练习要求 -
下面的摘录文本讲述侯景识破假信、决意拥兵自固，请紧接其最后一句往下续写。
--- 摘录文本 ---
所以这次侯景收到信之后,立刻就断定这封信绝非出自高欢之手。
不仅如此,侯景还能从中得到更多的信息。
信的其它手续都很齐全,如果不是高欢写的,那有能力搞出这些的只有高澄。信里又让我去晋阳,那肯定没有好事。现在大家都在传言高欢已经病入膏肓,现在高澄又搞这种小动作,说明传言极有可能是真的,高欢那边肯定出事了。
你爹还没死透呢你就敢来搞我,我怕你爹,可不怕你。
侯景左思右想,觉得只要高澄掌权,就肯定没有自己的活路,于是下定决心拥兵自固,为造反做准备。
--- 数据内容 ---
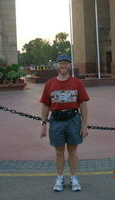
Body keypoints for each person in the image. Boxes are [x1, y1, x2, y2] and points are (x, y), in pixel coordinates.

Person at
---
练习解答 -
但造反并不是简单的事儿。高欢敢于把河南交给侯景,自然也有自己的风控安排。简单地说,侯景虽然名义上是河南大将军大行台,但只有军政权,没有人事权。河南每个州都有刺史和防城都督,这些人都是高欢安排的,效忠对象是东魏朝廷,并非侯景个人。如果侯景还在东魏阵营,这些人归他管没问题,而一旦侯景宣布造反,这些人也会变成牵制他的重要力量。
造反肯定要有人支持才行,于是侯景抓紧时间私下里做了很多工作,但最终只成功拉拢过来一个人。
这个人名叫司马世云,现在担任颍州刺史。
司马世云是司马子如的侄子,他仰仗着叔叔的权势,贪污腐败,结果被朝内的监察御史给告了,眼看就要被抓回去问罪,他自知罪责难逃,所以跟侯景一拍即合,直接把颍州让出来作为侯景的根据地。
等年初日食之后,侯景眼见天象有变,加上各路小道消息印证,判断高欢应该是不行了。他也不想再等了,既然劝说没效果,那就用别的办法。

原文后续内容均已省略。